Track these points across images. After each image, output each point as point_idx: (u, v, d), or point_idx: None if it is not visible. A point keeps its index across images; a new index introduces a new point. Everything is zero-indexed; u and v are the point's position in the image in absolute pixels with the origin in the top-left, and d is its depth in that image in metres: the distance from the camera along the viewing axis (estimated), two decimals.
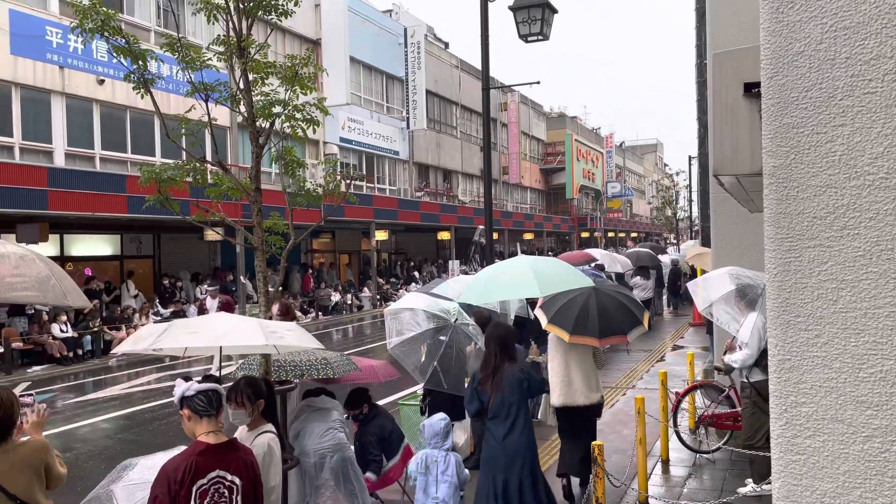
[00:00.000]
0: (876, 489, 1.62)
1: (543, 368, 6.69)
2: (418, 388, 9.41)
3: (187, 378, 3.45)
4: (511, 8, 9.84)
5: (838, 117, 1.65)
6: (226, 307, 12.73)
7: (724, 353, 6.63)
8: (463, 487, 5.06)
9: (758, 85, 1.77)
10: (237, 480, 3.31)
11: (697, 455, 7.39)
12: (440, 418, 5.11)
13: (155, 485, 3.20)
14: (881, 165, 1.61)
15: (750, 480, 6.28)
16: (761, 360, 6.07)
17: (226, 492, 3.27)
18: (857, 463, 1.64)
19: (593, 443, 5.12)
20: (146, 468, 3.84)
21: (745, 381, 6.30)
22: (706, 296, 6.46)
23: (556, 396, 6.01)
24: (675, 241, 46.26)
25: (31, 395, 4.09)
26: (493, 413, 4.96)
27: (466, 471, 5.16)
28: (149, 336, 3.92)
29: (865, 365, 1.63)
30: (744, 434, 6.41)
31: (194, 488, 3.18)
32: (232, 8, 5.29)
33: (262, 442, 3.81)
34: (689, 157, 40.83)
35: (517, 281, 6.19)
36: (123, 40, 4.87)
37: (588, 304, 6.03)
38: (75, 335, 15.69)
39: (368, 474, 5.43)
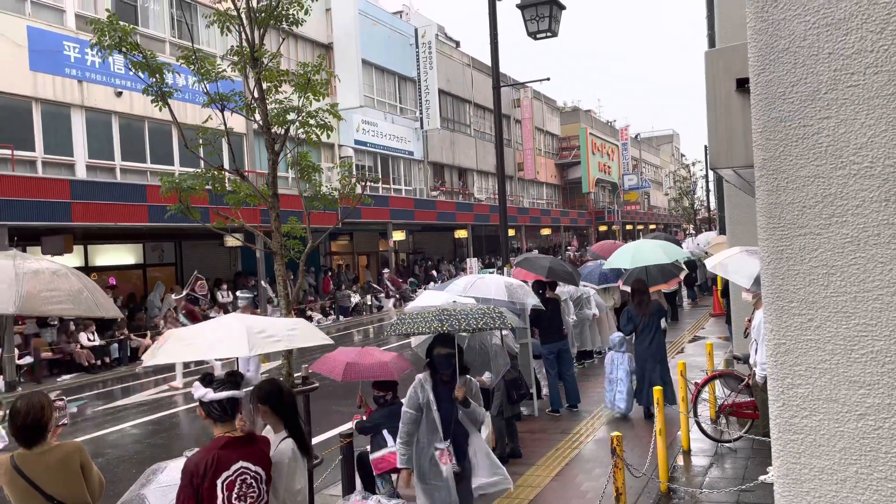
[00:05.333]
0: (871, 465, 1.69)
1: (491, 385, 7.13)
2: None
3: (207, 379, 3.56)
4: (519, 6, 9.90)
5: (823, 110, 1.72)
6: (190, 317, 12.61)
7: (745, 332, 6.79)
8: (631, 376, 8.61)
9: (749, 80, 1.84)
10: (261, 470, 3.43)
11: (719, 444, 7.42)
12: (617, 334, 8.92)
13: (181, 481, 3.35)
14: (865, 155, 1.68)
15: (771, 468, 6.31)
16: None
17: (252, 482, 3.40)
18: (852, 440, 1.71)
19: (612, 434, 5.20)
20: (176, 470, 3.96)
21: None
22: (717, 258, 6.71)
23: None
24: (693, 232, 45.92)
25: (62, 399, 4.24)
26: (641, 329, 8.49)
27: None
28: (153, 349, 3.99)
29: (857, 346, 1.70)
30: (762, 422, 6.45)
31: (219, 481, 3.30)
32: (244, 19, 5.42)
33: (286, 447, 3.91)
34: (705, 147, 40.55)
35: (654, 252, 10.31)
36: (141, 55, 5.02)
37: (650, 270, 10.69)
38: (103, 343, 16.00)
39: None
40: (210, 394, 3.45)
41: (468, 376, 4.95)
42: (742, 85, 2.22)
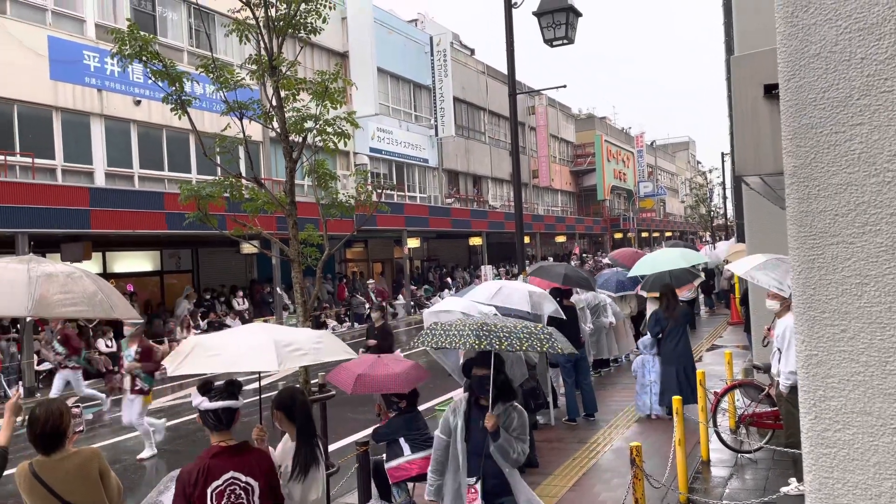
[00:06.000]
0: None
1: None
2: (453, 394, 9.48)
3: (205, 387, 3.54)
4: (535, 13, 9.88)
5: (856, 116, 1.68)
6: (145, 355, 9.39)
7: (764, 341, 6.69)
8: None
9: (777, 86, 1.81)
10: (252, 482, 3.41)
11: (739, 455, 7.32)
12: (646, 339, 9.10)
13: (174, 490, 3.37)
14: None
15: (793, 479, 6.20)
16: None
17: (242, 493, 3.38)
18: (886, 454, 1.67)
19: (631, 444, 5.14)
20: None
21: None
22: (744, 264, 6.51)
23: None
24: (710, 240, 45.57)
25: (78, 406, 4.26)
26: (668, 332, 8.68)
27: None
28: (176, 358, 3.93)
29: (892, 358, 1.66)
30: (785, 433, 6.35)
31: (209, 490, 3.30)
32: (262, 27, 5.45)
33: (292, 448, 3.92)
34: (722, 154, 40.30)
35: (674, 258, 11.00)
36: (161, 64, 5.05)
37: (670, 275, 10.82)
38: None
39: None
40: (205, 402, 3.45)
41: (515, 403, 4.34)
42: (770, 91, 2.19)
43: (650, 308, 10.14)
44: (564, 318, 8.69)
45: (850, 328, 1.70)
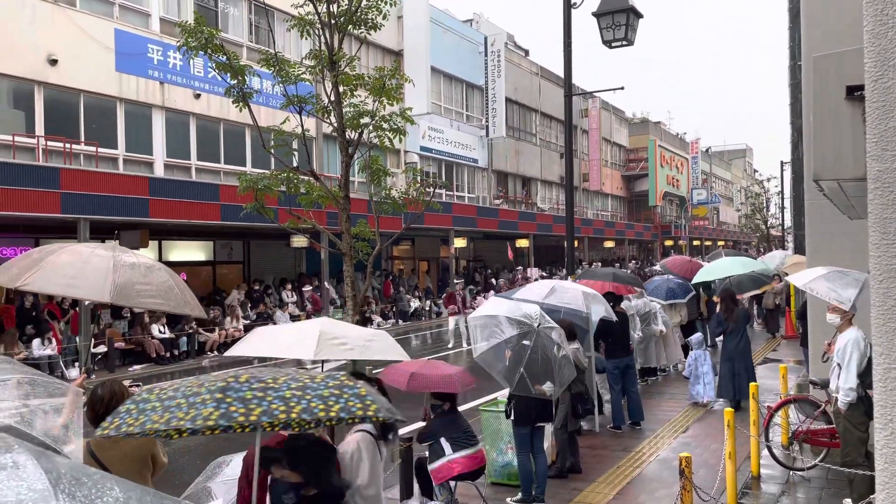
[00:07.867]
0: None
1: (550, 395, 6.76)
2: (498, 395, 9.43)
3: None
4: (595, 14, 9.76)
5: None
6: None
7: (823, 357, 6.45)
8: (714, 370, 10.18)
9: (861, 88, 1.73)
10: None
11: (791, 472, 7.09)
12: (697, 336, 10.67)
13: (241, 471, 3.47)
14: None
15: (848, 500, 5.98)
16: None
17: None
18: None
19: (680, 455, 5.03)
20: (240, 465, 4.05)
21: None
22: (804, 276, 6.31)
23: None
24: (762, 250, 44.36)
25: (138, 384, 4.39)
26: (729, 333, 9.49)
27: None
28: (244, 340, 4.21)
29: None
30: (843, 451, 6.12)
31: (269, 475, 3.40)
32: (323, 23, 5.51)
33: (350, 440, 3.96)
34: (781, 163, 39.24)
35: (729, 266, 12.41)
36: (225, 57, 5.15)
37: (735, 281, 12.10)
38: (172, 336, 16.54)
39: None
40: None
41: None
42: (853, 92, 2.09)
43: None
44: (615, 319, 8.59)
45: None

+++

* What the exercise asks:
Pictures excluded, repeat the records exactly from their opening line through the line containing "32: (232, 8, 5.29)".

* Task answer:
Track these points across images. After each image, output each point as point_idx: (u, v, d), or point_idx: None if it is not visible. A point keeps its index across images; a new index introduces a new point. Everything is zero-indexed; u and v are the point's position in the image in absolute pixels with the origin in the top-left, and d is its depth in that image in metres: the distance from the camera along the viewing axis (estimated), two decimals.
[00:00.000]
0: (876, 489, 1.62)
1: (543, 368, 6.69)
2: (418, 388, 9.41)
3: (187, 378, 3.45)
4: (511, 8, 9.84)
5: (838, 117, 1.65)
6: (226, 307, 12.73)
7: (724, 353, 6.63)
8: (463, 487, 5.06)
9: (758, 85, 1.77)
10: (237, 480, 3.31)
11: (697, 455, 7.39)
12: (440, 418, 5.11)
13: (155, 485, 3.20)
14: (881, 165, 1.61)
15: (750, 480, 6.28)
16: (761, 360, 6.07)
17: (226, 492, 3.27)
18: (857, 463, 1.64)
19: (593, 443, 5.12)
20: (146, 468, 3.84)
21: (745, 381, 6.30)
22: (706, 296, 6.46)
23: (556, 396, 6.01)
24: (675, 241, 46.26)
25: (31, 395, 4.09)
26: (493, 413, 4.96)
27: (466, 471, 5.16)
28: (149, 336, 3.92)
29: (865, 365, 1.63)
30: (744, 434, 6.41)
31: (194, 488, 3.18)
32: (232, 8, 5.29)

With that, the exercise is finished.